Dritan Baholli

Personal information
- Full name: Dritan Baholli
- Date of birth: 23 July 1974 (age 50)
- Place of birth: Tirana, Albania
- Position(s): Defender

Senior career*
- Years: Team / Apps / (Gls)
- 1991–1995: Tirana / 56 / (2)
- 1995–1997: Partizani / 46 / (3)
- 1997: Austria Wien / 0 / (0)
- 1997: SV Würmla
- 1998: Kremser SC
- 1998: First Vienna
- 1999–2000: Nußdorfer AC
- 2000–2001: FC Stadlau
- 2001–2003: DSV Fortuna 05 Wien
- 2003–2004: SV Wienerberg

International career^{‡}
- 1996: Albania / 1 / (0)

Managerial career
- 2005–2006: Rapid Wien (Fitness coach)
- 2006–2007: Albania (Fitness coach)
- 2010–2011: SC Wiener Neustadt (Fitness coach)
- 2011–2013: Rapid Wien (Assistant)

= Dritan Baholli =

Albanian footballer and coach

Dritan Baholli (born 23 July 1974) is an Albanian football coach and a former professional footballer.
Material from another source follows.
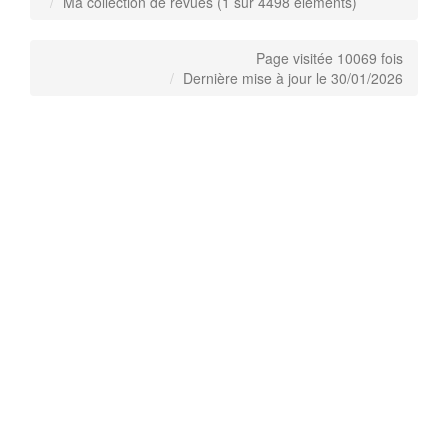
Ma collection de revues (1 sur 4498 éléments)
Page visitée 10069 fois
Dernière mise à jour le 30/01/2026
He has been assistant manager and fitness coach at Austrian Bundesliga side Rapid Vienna.

==Club career==
Born in Tirana, Baholli played for Albanian giants SK Tirana and Partizani Tirana in the 1990s before moving to Austria to play for several Austrian lower league clubs.

==International career==
Baholli made his debut for Albania in an April 1996 friendly match against Bosnia and Hercegovina. It proved to be his only international game.